Wang Hesheng, Fei Baowei
Department of Biomedical Engineering, Case Western Reserve University, Cleveland, OH 44106, USA.
Med Image Anal. 2009 Apr;13(2):193-202. doi: 10.1016/j.media.2008.06.014. Epub 2008 Jul 5.
A fully automatic, multiscale fuzzy C-means (MsFCM) classification method for MR images is presented in this paper. We use a diffusion filter to process MR images and to construct a multiscale image series. A multiscale fuzzy C-means classification method is applied along the scales from the coarse to fine levels. The objective function of the conventional fuzzy C-means (FCM) method is modified to allow multiscale classification processing where the result from a coarse scale supervises the classification in the next fine scale. The method is robust for noise and low-contrast MR images because of its multiscale diffusion filtering scheme. The new method was compared with the conventional FCM method and a modified FCM (MFCM) method. Validation studies were performed on synthesized images with various contrasts and on the McGill brain MR image database. Our MsFCM method consistently performed better than the conventional FCM and MFCM methods. The MsFCM method achieved an overlap ratio of greater than 90% as validated by the ground truth. Experiments results on real MR images were given to demonstrate the effectiveness of the proposed method. Our multiscale fuzzy C-means classification method is accurate and robust for various MR images. It can provide a quantitative tool for neuroimaging and other applications.
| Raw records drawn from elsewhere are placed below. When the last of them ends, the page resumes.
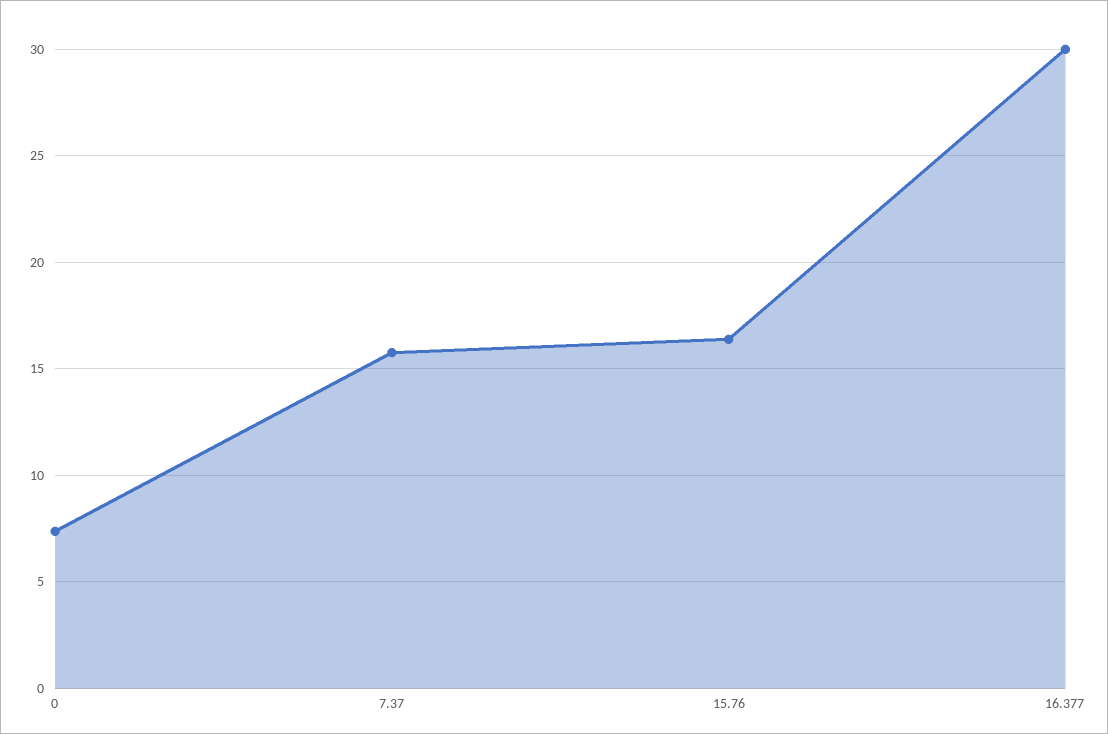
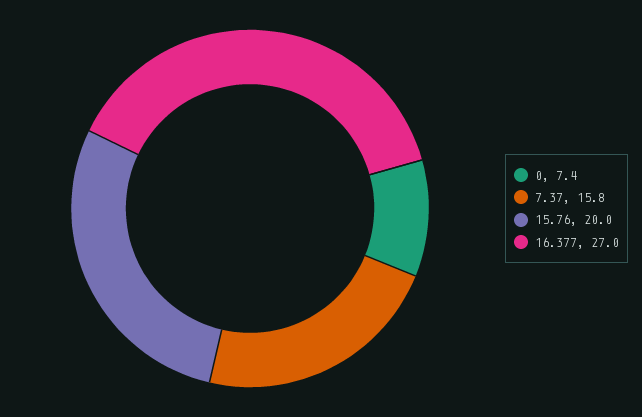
15.76: 16.5 -> 20
16.377: 30 -> 27

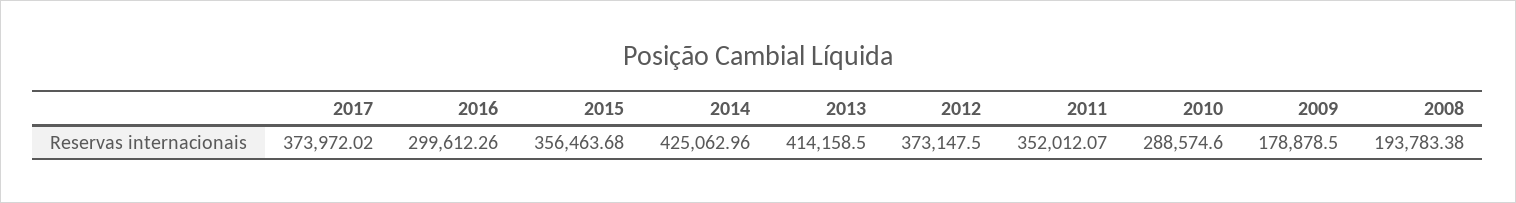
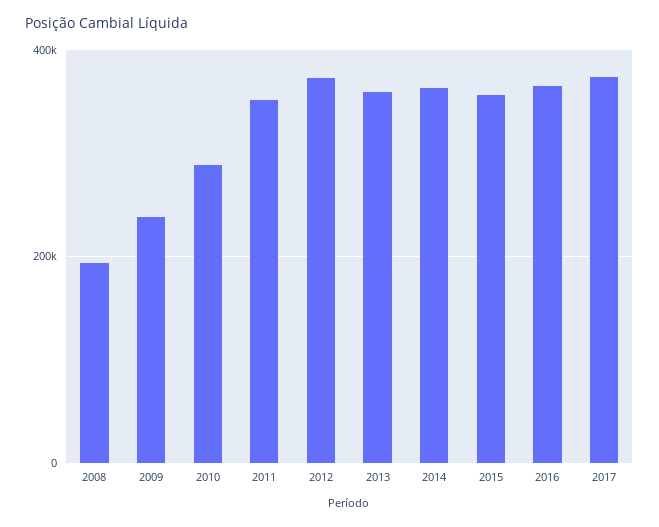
2016: 299612.26 -> 360000
2014: 425062.96 -> 360000
2013: 414158.5 -> 360000
2009: 178878.5 -> 240000

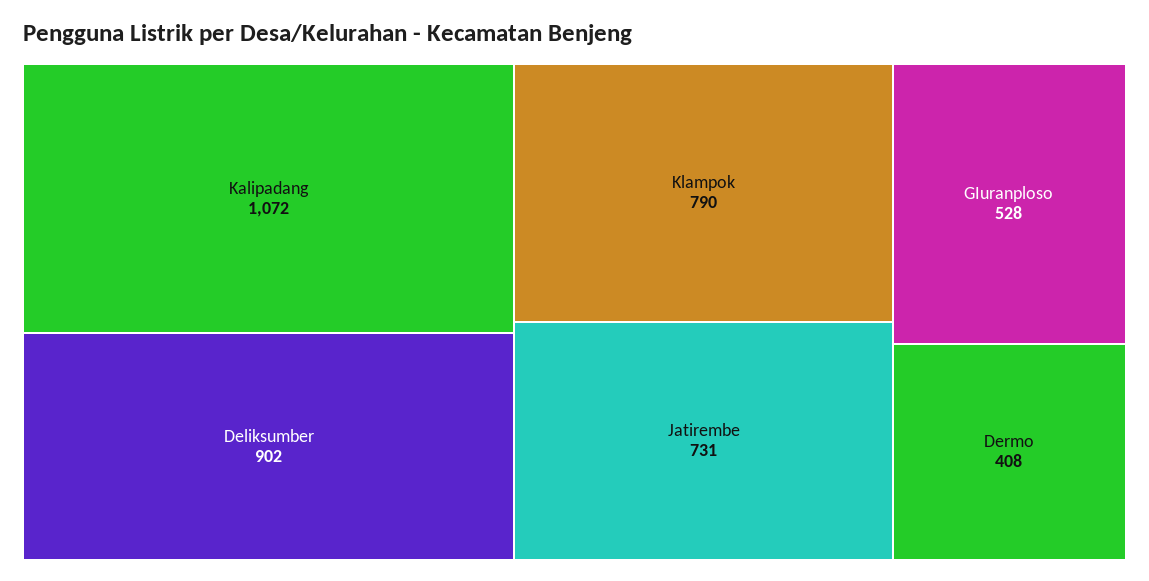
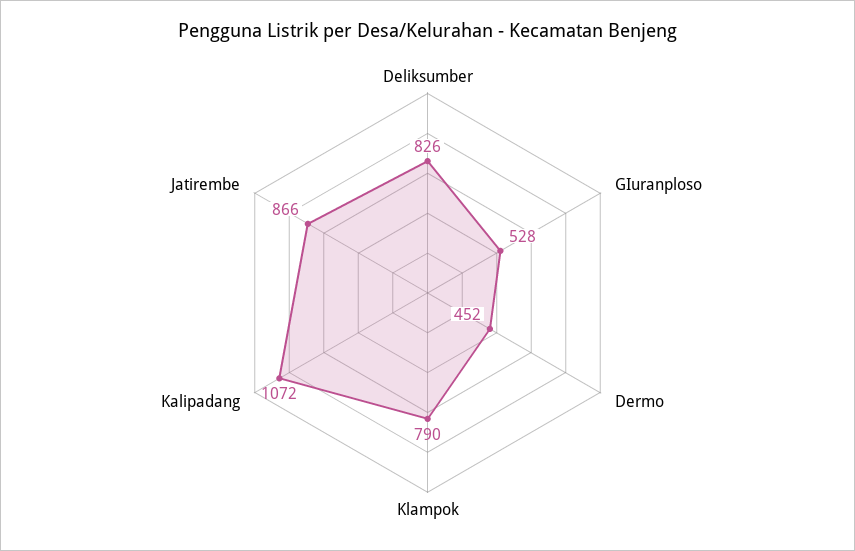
Deliksumber: 902 -> 826
Jatirembe: 731 -> 866
Dermo: 408 -> 452

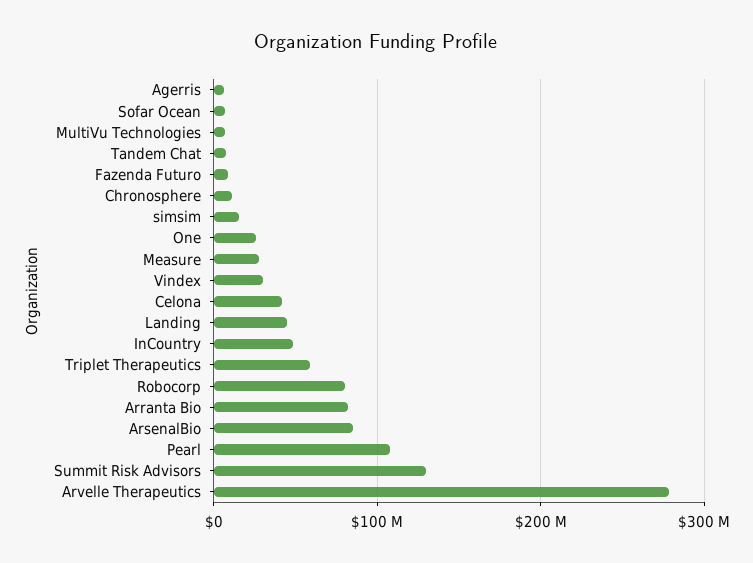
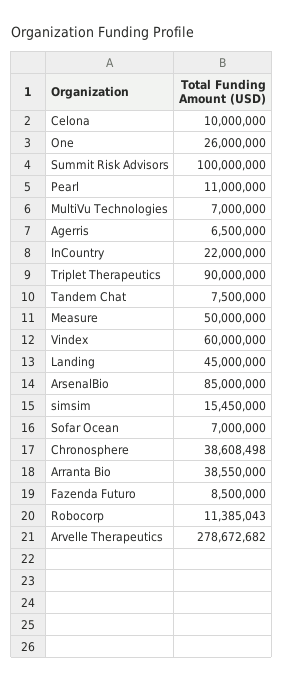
Chronosphere: 10000000 -> 38608498
Measure: 30000000 -> 50000000
Vindex: 30000000 -> 60000000
Celona: 40000000 -> 10000000
InCountry: 50000000 -> 22000000
Triplet Therapeutics: 60000000 -> 90000000
Robocorp: 80000000 -> 11385043
Arranta Bio: 80000000 -> 38550000
Pearl: 110000000 -> 11000000
Summit Risk Advisors: 130000000 -> 100000000

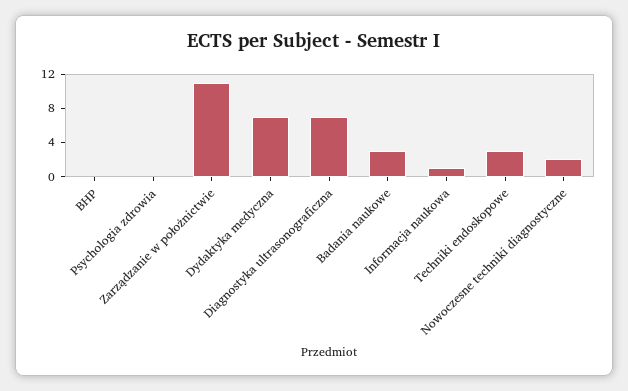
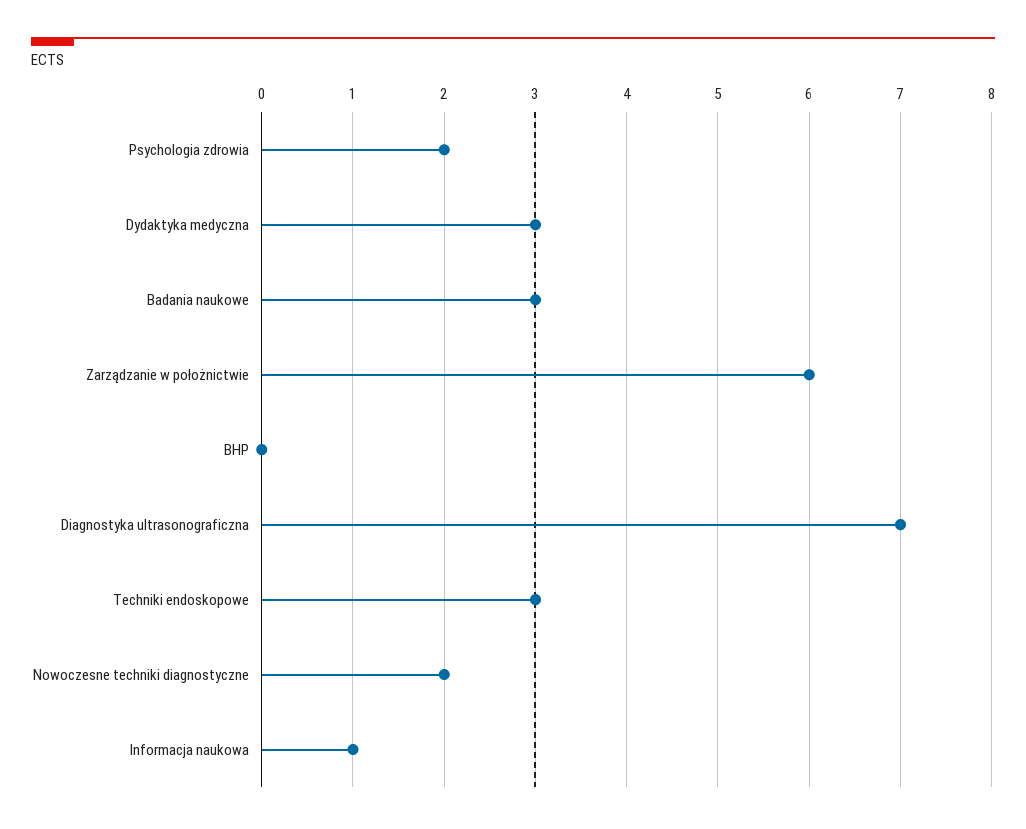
Psychologia zdrowia: 0 -> 2
Zarządzanie w położnictwie: 11 -> 6
Dydaktyka medyczna: 7 -> 3

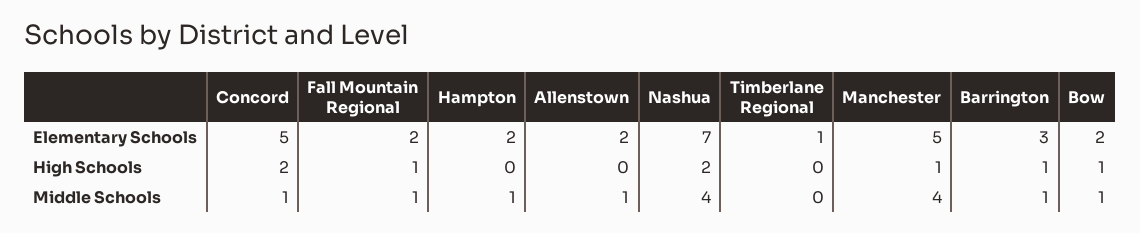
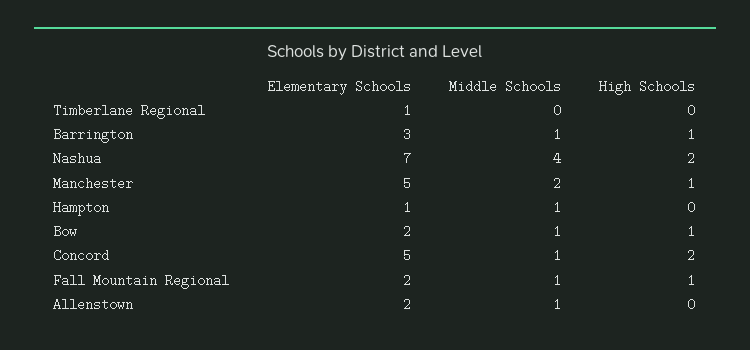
Hampton, Elementary Schools: 2 -> 1
Manchester, Middle Schools: 4 -> 2

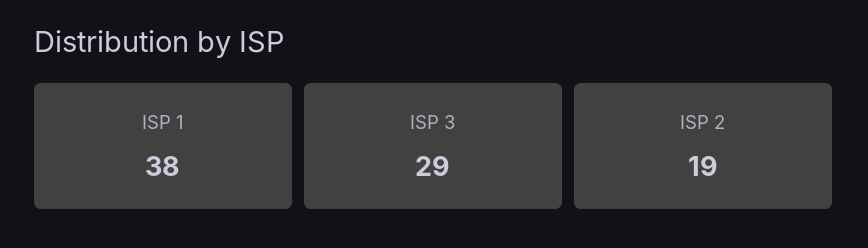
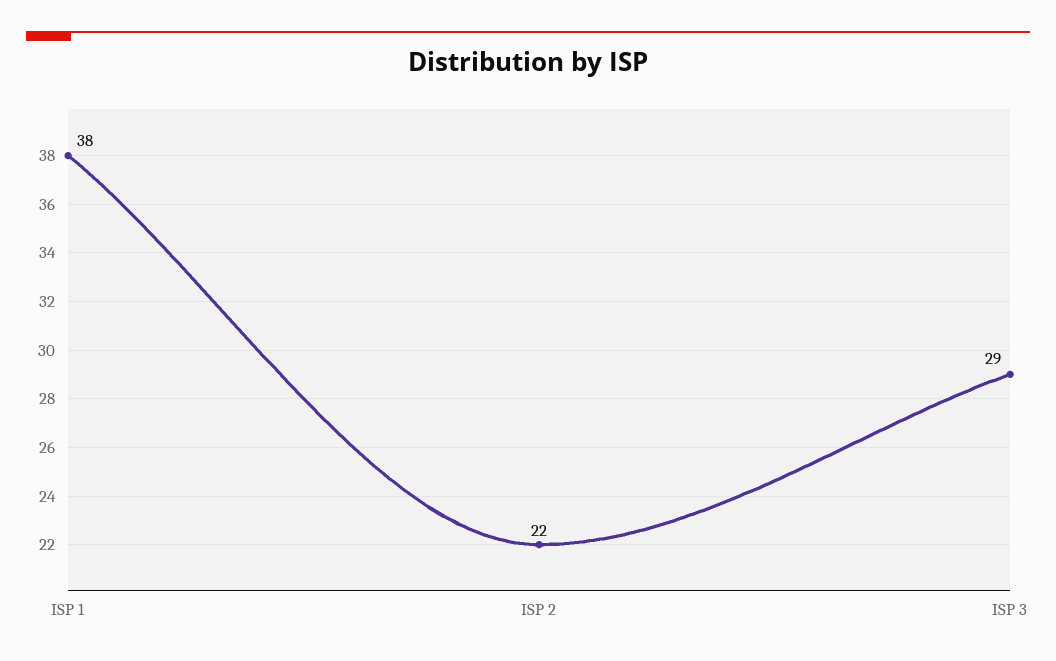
ISP 2: 19 -> 22

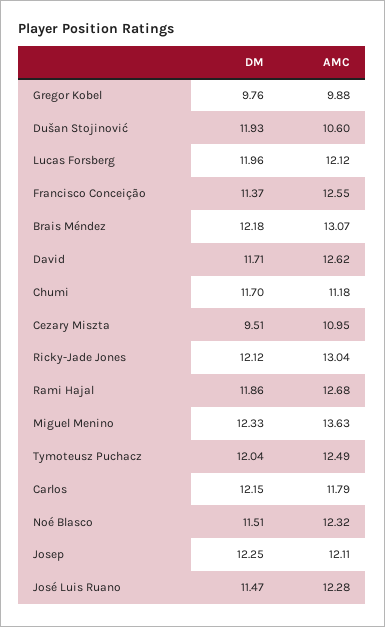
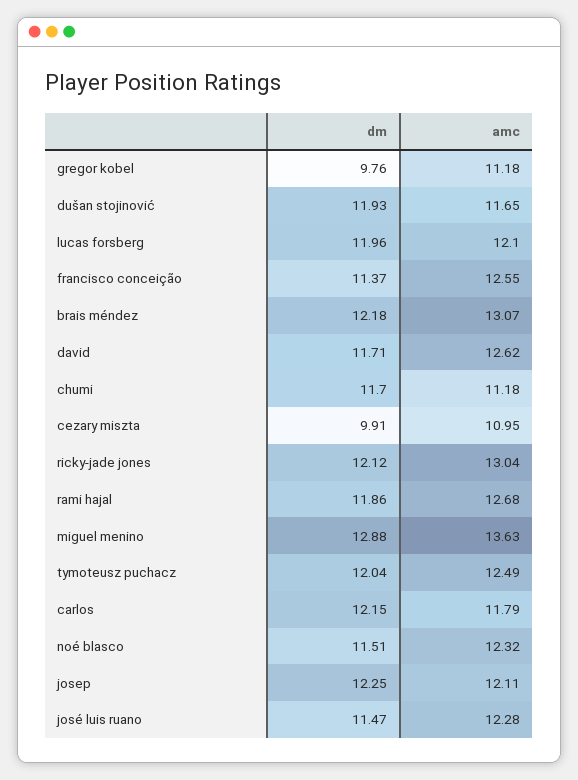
AMC, Gregor Kobel: 9.88 -> 11.18
AMC, Dušan Stojinović: 10.6 -> 11.65
AMC, Lucas Forsberg: 12.12 -> 12.1
DM, Cezary Miszta: 9.51 -> 9.91
DM, Miguel Menino: 12.33 -> 12.88

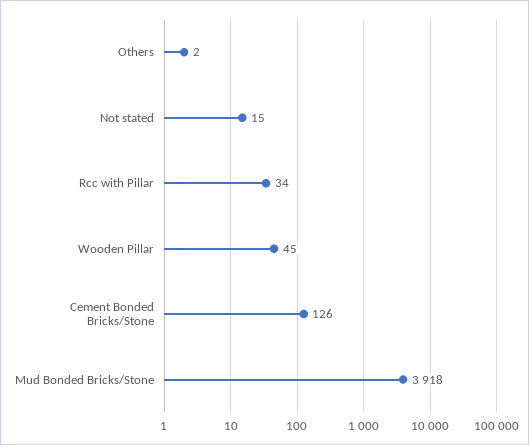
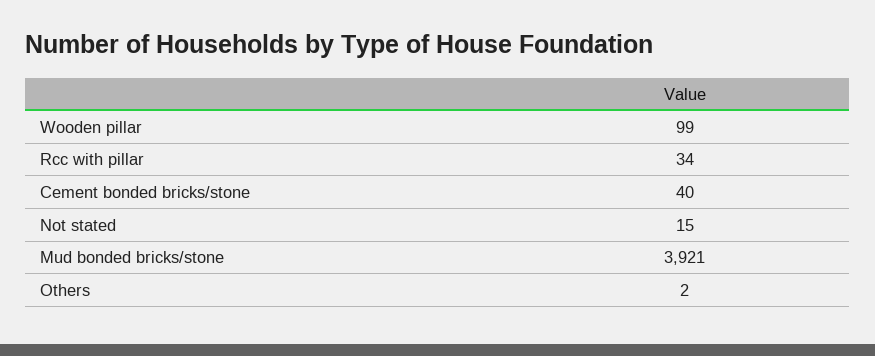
Wooden Pillar: 45 -> 99
Cement Bonded Bricks/Stone: 126 -> 40
Mud Bonded Bricks/Stone: 3918 -> 3921

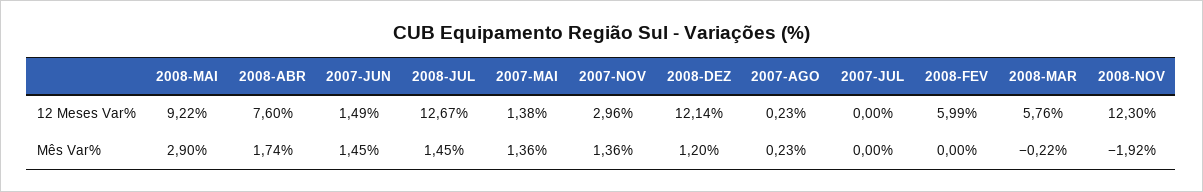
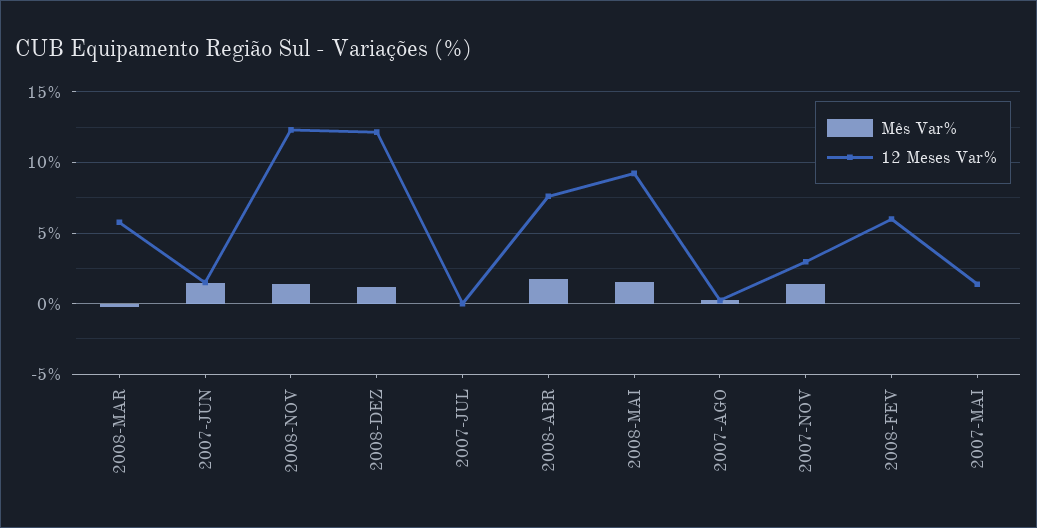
12 Meses Var%, 2008-JUL: 12.67 -> none
Mês Var%, 2008-MAI: 2.9 -> 1.5
Mês Var%, 2008-JUL: 1.45 -> none
Mês Var%, 2007-MAI: 1.36 -> 0
Mês Var%, 2008-NOV: -1.92 -> 1.5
本文提出了一种用于磁共振成像(MR)的全自动多尺度模糊C均值(MsFCM)分类方法。我们使用扩散滤波器对MR图像进行处理并构建多尺度图像序列。从粗到细的尺度上应用多尺度模糊C均值分类方法。对传统模糊C均值(FCM)方法的目标函数进行了修改,以允许进行多尺度分类处理,其中粗尺度的结果用于指导下一精细尺度的分类。由于其多尺度扩散滤波方案,该方法对噪声和低对比度MR图像具有鲁棒性。将该新方法与传统FCM方法和改进的FCM(MFCM)方法进行了比较。在具有各种对比度的合成图像和麦吉尔脑MR图像数据库上进行了验证研究。我们的MsFCM方法始终比传统FCM和MFCM方法表现更好。经地面真值验证,MsFCM方法实现了大于90%的重叠率。给出了真实MR图像的实验结果以证明所提方法的有效性。我们的多尺度模糊C均值分类方法对各种MR图像准确且鲁棒。它可为神经成像和其他应用提供一种定量工具。